### INSTRUCTION
The lines in the listing below are to be given again exactly, starting at the line holding "Электроустановочные" and ending at the line holding "pe lângă rolul". Do not include pictures.

### DATASET EXTRACT

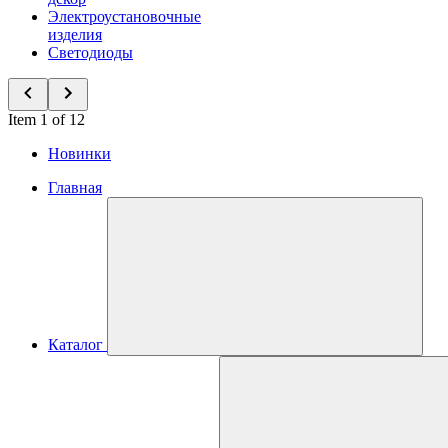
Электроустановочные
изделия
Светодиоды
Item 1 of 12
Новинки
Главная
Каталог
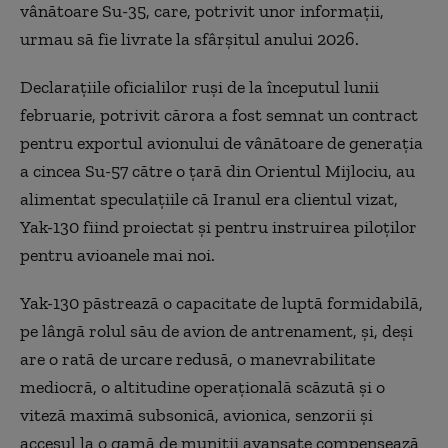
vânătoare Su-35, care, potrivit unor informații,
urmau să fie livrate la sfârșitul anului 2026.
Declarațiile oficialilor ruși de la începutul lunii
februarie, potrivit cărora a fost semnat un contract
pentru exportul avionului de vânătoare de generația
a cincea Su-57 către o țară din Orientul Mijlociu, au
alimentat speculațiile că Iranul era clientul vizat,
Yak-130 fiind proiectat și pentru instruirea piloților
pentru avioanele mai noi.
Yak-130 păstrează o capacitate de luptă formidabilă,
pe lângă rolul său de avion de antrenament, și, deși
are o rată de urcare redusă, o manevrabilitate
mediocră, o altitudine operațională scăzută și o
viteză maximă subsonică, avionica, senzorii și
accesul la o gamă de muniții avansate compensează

--

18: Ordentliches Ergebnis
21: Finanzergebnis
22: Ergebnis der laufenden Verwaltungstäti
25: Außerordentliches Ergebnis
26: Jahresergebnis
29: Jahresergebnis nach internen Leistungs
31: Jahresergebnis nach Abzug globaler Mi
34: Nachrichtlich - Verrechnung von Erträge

### RESULT OF THIS TASK
Электроустановочные
изделия
Светодиоды
Item 1 of 12
Новинки
Главная
Каталог
vânătoare Su-35, care, potrivit unor informații,
urmau să fie livrate la sfârșitul anului 2026.
Declarațiile oficialilor ruși de la începutul lunii
februarie, potrivit cărora a fost semnat un contract
pentru exportul avionului de vânătoare de generația
a cincea Su-57 către o țară din Orientul Mijlociu, au
alimentat speculațiile că Iranul era clientul vizat,
Yak-130 fiind proiectat și pentru instruirea piloților
pentru avioanele mai noi.
Yak-130 păstrează o capacitate de luptă formidabilă,
pe lângă rolul său de avion de antrenament, și, deși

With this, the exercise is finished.